I cannot believe that in 2019 men are still beating women. Despite all the PSA’s (Public Service Announcements) that have gone out over the past decades it is certain that as a society we have not built an intolerance for the practice. The practice continues unabated though it seems that women have made so much progress. Of course this is not a class thing. The scourge of women trampling happens in the most erudite of places and positions. We know of the public, high level figures that have been so accused; politicians, lawyers, teachers, custom officers etc, etc etc.
So you wake up in an impoverish community. It is just a bit after 4:00a.m. You hear the female screaming. You are new to the area. She is being beaten at the hand of her boyfriend with whom she has had a long relationship, so much so, that they have made children. She is not crying for help. She is apologizing to the man and asking him to stop it. But he demands his respect.
You are concerned and the situation troubles you. What do you do as a new neighbour? You know that you are not the only one aware of the screams. The other neighbours seem unconcerned. This has become a habitual practice. You reasoned that they may have spoken to the victim many times before but she keeps going back into the relationship.

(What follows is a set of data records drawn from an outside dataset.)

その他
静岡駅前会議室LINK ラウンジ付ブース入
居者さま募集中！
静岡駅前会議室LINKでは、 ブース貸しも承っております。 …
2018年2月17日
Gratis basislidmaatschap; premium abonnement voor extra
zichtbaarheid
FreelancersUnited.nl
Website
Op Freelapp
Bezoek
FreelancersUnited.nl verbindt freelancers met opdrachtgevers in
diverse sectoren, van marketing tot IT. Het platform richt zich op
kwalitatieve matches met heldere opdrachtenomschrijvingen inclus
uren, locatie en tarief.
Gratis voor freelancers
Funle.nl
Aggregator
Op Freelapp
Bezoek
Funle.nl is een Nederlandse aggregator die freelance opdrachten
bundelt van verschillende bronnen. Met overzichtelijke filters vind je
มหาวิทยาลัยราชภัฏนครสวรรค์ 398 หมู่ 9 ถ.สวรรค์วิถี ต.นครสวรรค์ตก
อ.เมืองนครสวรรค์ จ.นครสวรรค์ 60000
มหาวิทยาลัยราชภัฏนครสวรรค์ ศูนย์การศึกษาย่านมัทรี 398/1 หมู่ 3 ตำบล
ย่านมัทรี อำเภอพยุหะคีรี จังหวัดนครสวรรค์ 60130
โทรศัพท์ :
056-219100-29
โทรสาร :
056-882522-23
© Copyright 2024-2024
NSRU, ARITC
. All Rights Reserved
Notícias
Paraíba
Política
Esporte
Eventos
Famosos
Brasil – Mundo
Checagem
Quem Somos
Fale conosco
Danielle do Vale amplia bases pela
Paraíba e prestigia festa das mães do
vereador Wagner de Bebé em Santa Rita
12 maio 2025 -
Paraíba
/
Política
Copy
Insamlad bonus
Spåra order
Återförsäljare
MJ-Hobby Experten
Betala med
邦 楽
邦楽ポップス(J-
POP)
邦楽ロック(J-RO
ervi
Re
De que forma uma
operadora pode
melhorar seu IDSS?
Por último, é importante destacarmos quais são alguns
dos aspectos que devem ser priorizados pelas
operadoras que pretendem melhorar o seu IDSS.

You can tell that this domestic violence is a habitual occurrence. But why is no one else putting out their heads? What do you do?
Do you call the neighbours for help in trying to rescue the victim? Do you go to the person’s door and knock on it and ask the man to stop beating the woman? Do you shout insults from afar at the perpetrator? Do you take the risk of him coming at you yielding his sharp cutlass and you become the victim and your interference occasions a rise in the homicide statistics? Do you play super hero?
Ok. Call the police, is your next thought. But then, a number of variables run through your mind. Do you have to identify yourself as the caller?
You have to tell where you are calling from and where the incident is happening? You are from the area, will the officer recognize your voice? Do you trust the police? Does the police have a stigma of the area? What is the culture of the police toward domestic violence? Will they rush over? When they do come, if they do, will the perpetrator of the crime figure out that you were the one who called the police? Will both the victim and the perpetrator hate you for your action? She has two children. She does not have a job. The educational, economic, spiritual and social mobility that she needs to get out of the trap does not exist or eludes her.
What more can we do to eliminate this scourge? Are we fighting it at the root? We have children in the homes as witnesses to the abuse. Talk about a vicious cycle!